Los efectos de insertarnos en otras culturas son múltiples, complejos y, por lo general, muy dolorosos. Casi siempre al inicio de esa inserción no escuchamos o no vemos los cantos (sonidos y partes) y tratamos de imponer los nuestros, incluyendo el vocabulario, las costumbres y muchas otras cosas, a lo cual los teóricos de la interculturalidad llaman negación cultural. Ello se agrava por el hecho de que la mayoría de quienes emigran lo hacen convencidos de que es algo temporal y que más temprano que tarde regresarán a su verdadero sitio, donde, según ellos creen, “se habla correctamente y se hacen las cosas bien” o por lo menos mejor que en el lugar al que han llegado. Vaya crasos errores, pues casi nunca ese regreso, al menos el definitivo, se llega a materializar y mucho menos “allá” se habla y se hacen las cosas mejor que “acá”.

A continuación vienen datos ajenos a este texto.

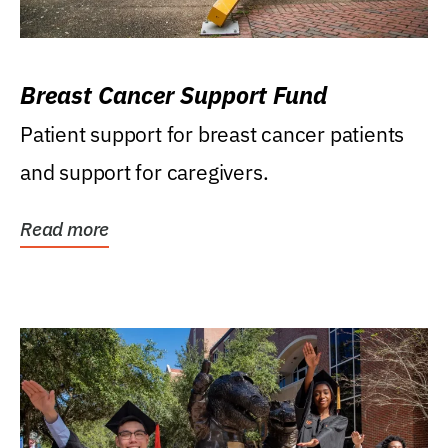
Breast Cancer Support Fund
Patient support for breast cancer patients
and support for caregivers.
Read more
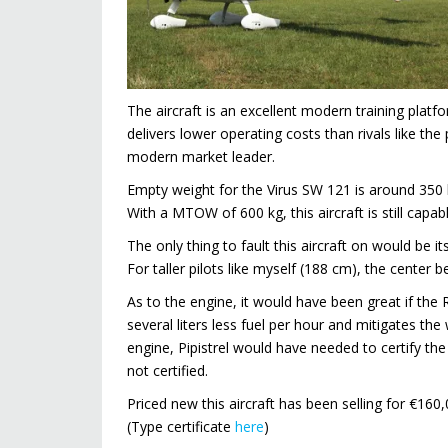
The aircraft is an excellent modern training platfo
delivers lower operating costs than rivals like 
modern market leader.
Empty weight for the Virus SW 121 is around 350 kg
With a MTOW of 600 kg, this aircraft is still capab
The only thing to fault this aircraft on would be
For taller pilots like myself (188 cm), the cente
As to the engine, it would have been great if the 
several liters less fuel per hour and mitigates the
engine, Pipistrel would have needed to certify the 
not certified.
Priced new this aircraft has been selling for €160
(Type certificate
here
)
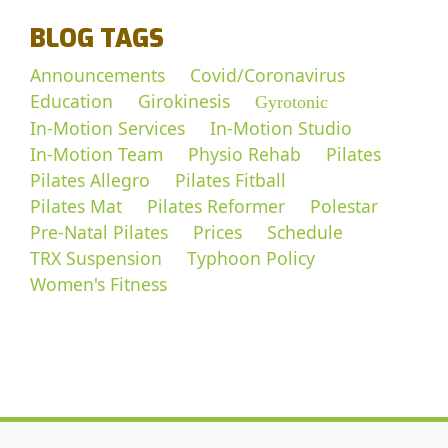
BLOG TAGS
Announcements
Covid/Coronavirus
Education
Girokinesis
Gyrotonic
In-Motion Services
In-Motion Studio
In-Motion Team
Physio Rehab
Pilates
Pilates Allegro
Pilates Fitball
Pilates Mat
Pilates Reformer
Polestar
Pre-Natal Pilates
Prices
Schedule
TRX Suspension
Typhoon Policy
Women's Fitness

Aún recuerdo con gracia, cómo, durante muchos años, casi todos los cubanos cargábamos con cientos de tabletas de aspirina hacia cualquier lugar del mundo al que fuéramos a vivir o las encargábamos a Cuba enfáticamente, porque teníamos la convicción de que la aspirina cubana era la mejor del mundo. Ignorábamos entonces que ese medicamento es uno de los más sencillos en su compuesto químico y que lo podemos encontrar en todas partes con igual o superior calidad. Lo mismo hacíamos (y todavía muchos hacen con las frazadas de limpiar el piso, pues no pueden entender y mucho menos aceptar los “mapos raros esos, fabricados en tiras”.
En ese proceso intercultural, por una parte la reticencia nuestra a reconocer, aceptar e integrar muchos de los componentes diferentes de la nueva cultura, y por otra, los elementos de xenofobia que aún existen en muchos lugares y que en ocasiones se explicitan haciéndote sentir como lo que en realidad eres: “un canto de extranjero”, nos acentúan el sufrimiento y nos hacen añorar aún más los cantos (sonidos y pedazos) que dejamos en nuestros “verdaderos” países, ciudades, barrios.

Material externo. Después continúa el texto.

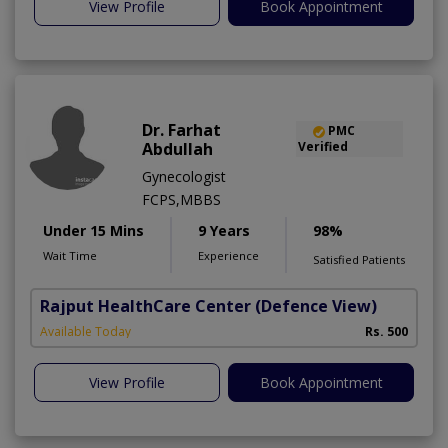
View Profile
Book Appointment
Dr. Farhat
PMC
Abdullah
Verified
Gynecologist
FCPS,MBBS
Under 15 Mins
9 Years
98%
Wait Time
Experience
Satisfied Patients
Rajput HealthCare Center
(Defence View)
Available Today
Rs. 500
View Profile
Book Appointment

En la medida en que pasan los años, los más equilibrados, que no son todos, ni quizás la mayoría, van reconociendo, aceptando y hasta integrando los elementos de la nueva cultura (que ya no es tan nueva) y van sembrando en su historial de vida cantos de esa cultura, sin abandonar los originales. En mi caso, por ejemplo, prácticamente no pude dormir en mis primeras semanas en Puerto Rico, pues “los coquíes esos no me dejaban”. Hoy sus cantos son fuente de placer y un sonido indispensable en mis sueños diarios.

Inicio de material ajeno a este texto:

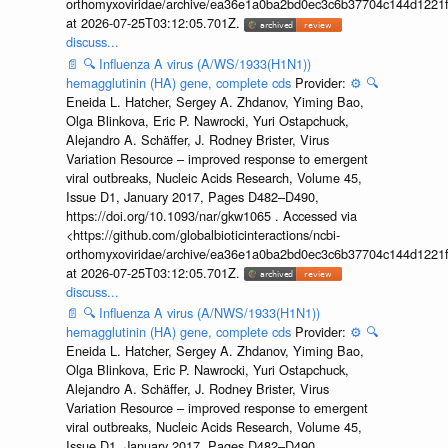
orthomyxoviridae/archive/ea36e1a0ba2bd0ec3c6b37704c144d1221f
at 2026-07-25T03:12:05.701Z.
discuss...
📄
🔍
Influenza A virus (A/WS/1933(H1N1))
hemagglutinin (HA) gene, complete cds
Provider:
⚙️
🔍
Eneida L. Hatcher, Sergey A. Zhdanov, Yiming Bao,
Olga Blinkova, Eric P. Nawrocki, Yuri Ostapchuck,
Alejandro A. Schäffer, J. Rodney Brister, Virus
Variation Resource – improved response to emergent
viral outbreaks, Nucleic Acids Research, Volume 45,
Issue D1, January 2017, Pages D482–D490,
https://doi.org/10.1093/nar/gkw1065 . Accessed via
<https://github.com/globalbioticinteractions/ncbi-
orthomyxoviridae/archive/ea36e1a0ba2bd0ec3c6b37704c144d1221f
at 2026-07-25T03:12:05.701Z.
discuss...
📄
🔍
Influenza A virus (A/NWS/1933(H1N1))
hemagglutinin (HA) gene, complete cds
Provider:
⚙️
🔍
Eneida L. Hatcher, Sergey A. Zhdanov, Yiming Bao,
Olga Blinkova, Eric P. Nawrocki, Yuri Ostapchuck,
Alejandro A. Schäffer, J. Rodney Brister, Virus
Variation Resource – improved response to emergent
viral outbreaks, Nucleic Acids Research, Volume 45,
Issue D1, January 2017, Pages D482–D490,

Al final del camino nuestra identidad se ha dividido en muchos cantos. Por una parte el de familiares, amigos, lugares, colores, olores, etc. que dejamos allá donde nacimos y que jamás renunciamos a recuperar de alguna manera y los cantos no menos importantes que han ido sembrándonos y arrancándonos (vaya contradicción) los nuevos sitios a los que ya irremediablemente, queramos o no, pertenecemos.